Ingredients for pumpkin mushroom soup

It’s November in Houston and the weather is finally feeling autumnal. It’s slightly chilly at night and the days are sparkly and clear and the leaves are thinking about turning. (Neveryoumind that it’s still in the 80’s during the day and I have 4 tomatoes on my fall tomato plant). In honor of fall and all the Thanksgiving style cooking I keep seeing on other food blogs, I thought I’d try out something with pumpkin. What could be more fall-like than pumpkin and mushrooms? If you’re still holding onto summer, make some of this rich soup and feel the change!

Recommended cookbook

I dug out the Moosewood Restaurant Cooks at Home for this one. A few years ago I was looking for a good vegetarian cookbook and I kept hearing about Moosewood. Apparently it’s a small empire with more than ten titles, but this book is supposed to be the original and the best. I adapted my recipe from their “Pumpkin and Porcini Soup” which is thicker (no food processor and less broth in theirs) and completely vegetarian. My recipe could easily be made vegetarian by substituting vegetable broth for the beef broth.

Rich and warming


1/2-1 Cup broken pieces of dried porcini or shitake mushrooms soaking in 2 cups boiling water

2 medium onions, minced

2 tablespoons butter

2 garlic cloves, minced

2 cups chopped fresh mushrooms (I use baby bella)

4 cups or 29 oz. baked and pureed or canned pumpkin

3-4 cups beef broth or vegetable broth

1/4 cooking sherry or Marsala wine

1 tablespoon soy sauce

Spices: 1 tsp thyme, 1.5 tbls sage, generous dash nutmeg, pepper to taste

stewed onions and mushrooms


1. Soak the dried mushrooms while you cook. Be sure to SAVE their liquid for the soup.

2. Melt butter and saute onions and garlic for about 10 minutes until very soft.

3. Add in mushrooms, thyme, and sage. Saute mushrooms until soft, about 7 minutes.

4. Stir in nutmeg, sherry or Marsala, and soy sauce. Add in 1-1.5 cup beef broth and allow to simmer about 5 minutes.

5. Allow to cool on back of stove while draining the soaked mushrooms. Make choices about how much of the soup you want chunky and how much you want smooth. I reserved half the soaked mushrooms and added them AFTER food processing.

Pumpkin mushroom chowder

6. Ladle mushroom and onion stew into the food processor. You don’t need a ton of liquid. Add in spoonfuls of canned pumpkin, about half. Process to desired consistency.

7. Pour the processed chowder into a LARGE pot. Add in the rest of the pumpkin, any left over stew, the reserved soaked mushrooms, the mushroom soaking liquid, and at least two cups of the beef broth. You may like your soup thinner or thicker– so use as much broth as you want– but don’t leave out the mushroom liquor! Moosewood also suggests adding a cup of milk at this point so you could do that too.

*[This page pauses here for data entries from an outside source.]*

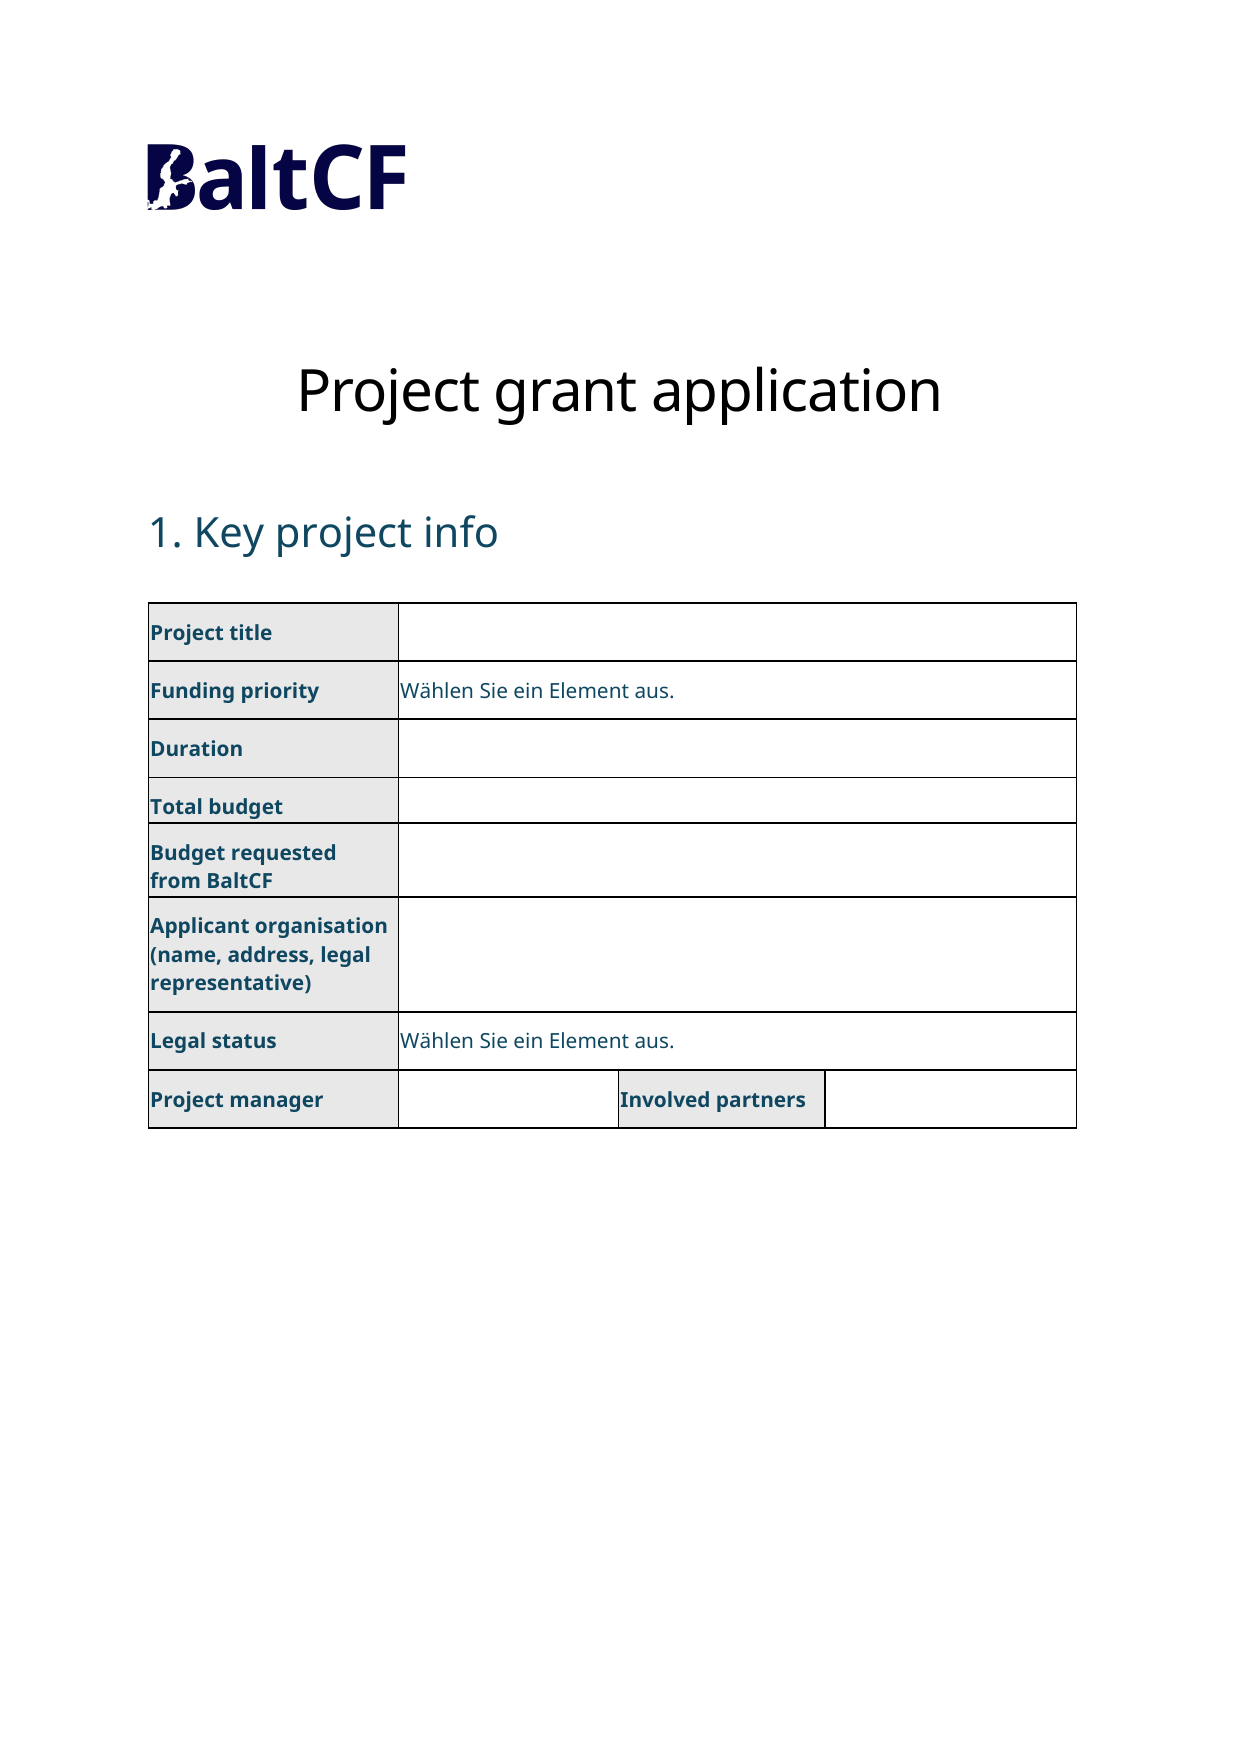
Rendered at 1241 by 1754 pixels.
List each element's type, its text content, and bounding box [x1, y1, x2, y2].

title Project grant application [148, 349, 1093, 428]
table_header [399, 604, 1076, 660]
table_cell [826, 1071, 1076, 1127]
table_cell Funding priority [149, 662, 398, 718]
table_cell Budget requested from BaltCF [149, 824, 398, 896]
table_cell Duration [149, 720, 398, 776]
table_cell Legal status [149, 1013, 398, 1069]
table_cell [399, 720, 1076, 776]
table_cell Involved partners [619, 1071, 824, 1127]
table_cell [399, 778, 1076, 822]
table_cell [399, 898, 1076, 1011]
table_cell [399, 824, 1076, 896]
table_header Project title [149, 604, 398, 660]
table_cell Project manager [149, 1071, 398, 1127]
table_cell ​​ [399, 662, 1076, 718]
table_cell [399, 1071, 618, 1127]
table_cell Total budget [149, 778, 398, 822]
table_cell Applicant organisation (name, address, legal representative) [149, 898, 398, 1011]
subtitle 1. Key project info [148, 503, 1093, 559]
picture [147, 143, 406, 211]
table_cell ​​ [399, 1013, 1076, 1069]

8. Heat and stir until incorporated. Taste for salt, pepper, etc. Serve with crusty bread.

Perfect warm and rich soup

This is a really flavorful, rich soup. I’m not going to lie, it tastes a little like kicking fall leaves around on a sidewalk and throwing a scarf around your neck. It’s also fairly guilt free and can easily be made vegetarian. What are you cooking that makes you feel like it’s officially fall?